**PASSAGE FOR REVIEW**
= = = = =

[Date Prev][Date Next][Thread Prev][Thread Next][Date Index][Thread Index]

Re: [Xen-devel] [PATCH v3 3/3] x86/hyperv: L0 assisted TLB flush



On Mon, Feb 17, 2020 at 06:34:12PM +0100, Roger Pau Monné wrote:
> On Mon, Feb 17, 2020 at 01:55:17PM +0000, Wei Liu wrote:
> > Implement L0 assisted TLB flush for Xen on Hyper-V. It takes advantage
> > of several hypercalls:
> > 
> >  * HVCALL_FLUSH_VIRTUAL_ADDRESS_LIST
> >  * HVCALL_FLUSH_VIRTUAL_ADDRESS_LIST_EX
> >  * HVCALL_FLUSH_VIRTUAL_ADDRESS_SPACE
> >  * HVCALL_FLUSH_VIRTUAL_ADDRESS_SPACE_EX
> > 
> > Pick the most efficient hypercalls available.
> > 
> > Signed-off-by: Wei Liu <liuwe@xxxxxxxxxxxxx>
> 
> Just two comments below.
> 
> > ---
> > v3:
> > 1. Address more comments.
> > 2. Fix usage of max_vp_index.
> > 3. Use the fill_gva_list algorithm from Linux.
> > 
> > v2:
> > 1. Address Roger and Jan's comments re types etc.
> > 2. Fix pointer arithmetic.
> > 3. Misc improvement to code.
> > ---
> >  xen/arch/x86/guest/hyperv/Makefile  |   1 +
> >  xen/arch/x86/guest/hyperv/private.h |   9 ++
> >  xen/arch/x86/guest/hyperv/tlb.c     | 173 +++++++++++++++++++++++++++-
> >  xen/arch/x86/guest/hyperv/util.c    |  74 ++++++++++++
> >  4 files changed, 256 insertions(+), 1 deletion(-)

= = = = =

**Page images and extracted text**
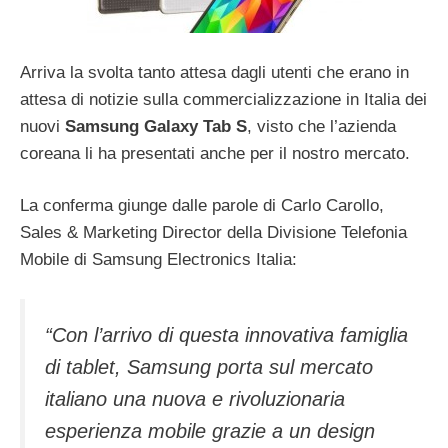
Arriva la svolta tanto attesa dagli utenti che erano in
attesa di notizie sulla commercializzazione in Italia dei
nuovi
Samsung Galaxy Tab S
, visto che l’azienda
coreana li ha presentati anche per il nostro mercato.
La conferma giunge dalle parole di Carlo Carollo,
Sales & Marketing Director della Divisione Telefonia
Mobile di Samsung Electronics Italia:
“Con l’arrivo di questa innovativa famiglia
di tablet, Samsung porta sul mercato
italiano una nuova e rivoluzionaria
esperienza mobile grazie a un design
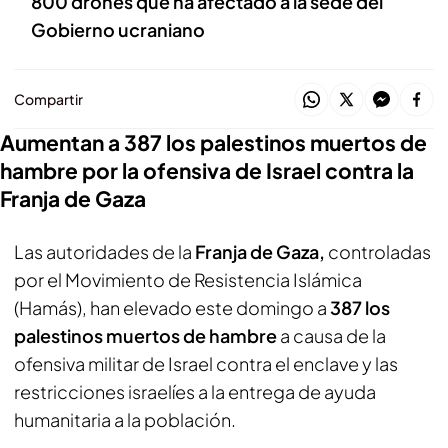
800 drones que ha afectado a la sede del
Gobierno ucraniano
Compartir
Aumentan a 387 los palestinos muertos de
hambre por la ofensiva de Israel contra la
Franja de Gaza
Las autoridades de la
Franja de Gaza,
controladas
por el Movimiento de Resistencia Islámica
(Hamás), han elevado este domingo a
387 los
palestinos muertos de hambre
a causa de la
ofensiva militar de Israel contra el enclave y las
restricciones israelíes a la entrega de ayuda
humanitaria a la población.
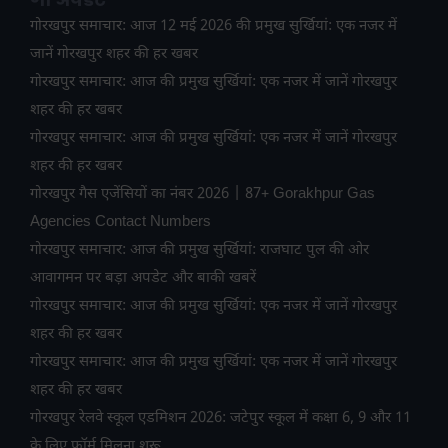
गोरखपुर समाचार: आज 12 मई 2026 की प्रमुख सुर्खियां: एक नजर में
जानें गोरखपुर शहर की हर खबर
गोरखपुर समाचार: आज की प्रमुख सुर्खियां: एक नजर में जानें गोरखपुर
शहर की हर खबर
गोरखपुर समाचार: आज की प्रमुख सुर्खियां: एक नजर में जानें गोरखपुर
शहर की हर खबर
गोरखपुर गैस एजेंसियों का नंबर 2026 | 87+ Gorakhpur Gas
Agencies Contact Numbers
गोरखपुर समाचार: आज की प्रमुख सुर्खियां: राजघाट पुल की ओर
आवागमन पर बड़ा अपडेट और बाकी खबरें
गोरखपुर समाचार: आज की प्रमुख सुर्खियां: एक नजर में जानें गोरखपुर
शहर की हर खबर
गोरखपुर समाचार: आज की प्रमुख सुर्खियां: एक नजर में जानें गोरखपुर
शहर की हर खबर
गोरखपुर रेलवे स्कूल एडमिशन 2026: जटेपुर स्कूल में कक्षा 6, 9 और 11
के लिए फॉर्म मिलना शुरू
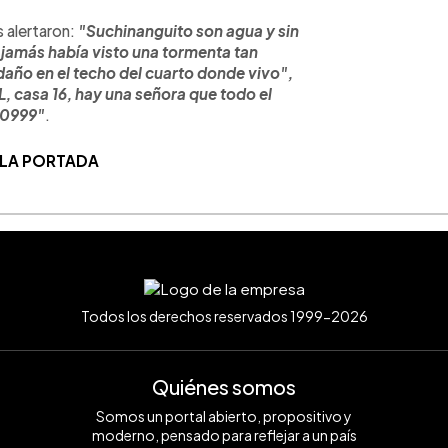
s alertaron:
"Suchinanguito son agua y sin
 jamás había visto una tormenta tan
 daño en el techo del cuarto donde vivo",
L, casa 16, hay una señora que todo el
4-0999"
.
 LA PORTADA
Todos los derechos reservados 1999-2026
Quiénes somos
Somos un portal abierto, propositivo y
moderno, pensado para reflejar a un país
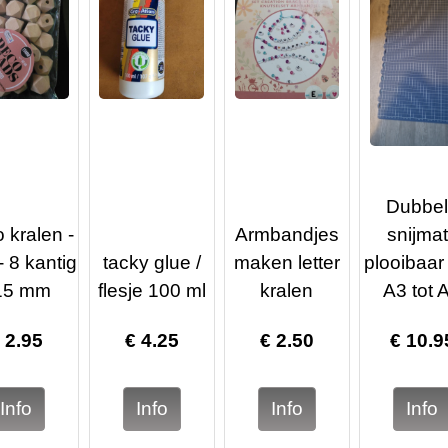
Dubbe
 kralen -
Armbandjes
snijmat
- 8 kantig
tacky glue /
maken letter
plooibaar
 15 mm
flesje 100 ml
kralen
A3 tot 
€
2.95
€
4.25
€
2.50
€
10.9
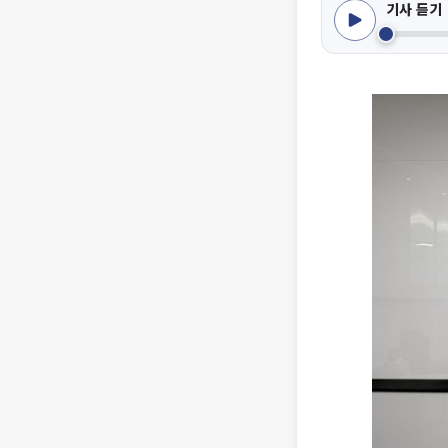
기사 듣기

= = = = =

**DIRECTIONS**
**a)** In the patch email, which file gets the most added lines, and how many?
**b)** Using the patch email, explain why the type changes and other fixes in version 2 were made.

**RESULTS FOR THE EXERCISE**
**a)** xen/arch/x86/guest/hyperv/tlb.c gets the most, with 173 added lines.

**b)** The version 2 changes answered comments from Roger and Jan about types and other issues. That version also fixed pointer arithmetic and made smaller improvements to the code.